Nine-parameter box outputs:
=====
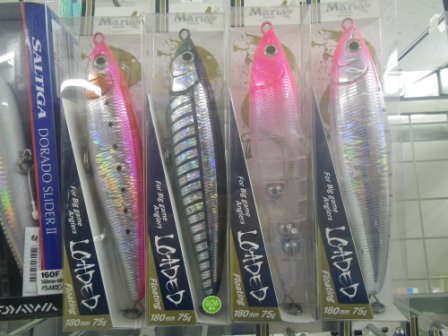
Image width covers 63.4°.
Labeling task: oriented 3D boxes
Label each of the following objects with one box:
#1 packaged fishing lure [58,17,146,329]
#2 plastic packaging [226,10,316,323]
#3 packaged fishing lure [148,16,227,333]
[{"bbox_3d":[-0.078,0.003,0.251,0.053,0.203,0.031,-1,-1,-1],"label":"packaged fishing lure"},{"bbox_3d":[0.031,-0.004,0.248,0.053,0.203,0.031,-1,-2,2],"label":"plastic packaging"},{"bbox_3d":[-0.024,0.000,0.252,0.053,0.203,0.031,-1,-1,-1],"label":"packaged fishing lure"}]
=====
Extract every line of text from the records above verbatim, omitting the pictures.

Image width covers 63.4°.
Labeling task: oriented 3D boxes
Label each of the following objects with one box:
#1 packaged fishing lure [58,17,146,329]
#2 plastic packaging [226,10,316,323]
#3 packaged fishing lure [148,16,227,333]
[{"bbox_3d":[-0.078,0.003,0.251,0.053,0.203,0.031,-1,-1,-1],"label":"packaged fishing lure"},{"bbox_3d":[0.031,-0.004,0.248,0.053,0.203,0.031,-1,-2,2],"label":"plastic packaging"},{"bbox_3d":[-0.024,0.000,0.252,0.053,0.203,0.031,-1,-1,-1],"label":"packaged fishing lure"}]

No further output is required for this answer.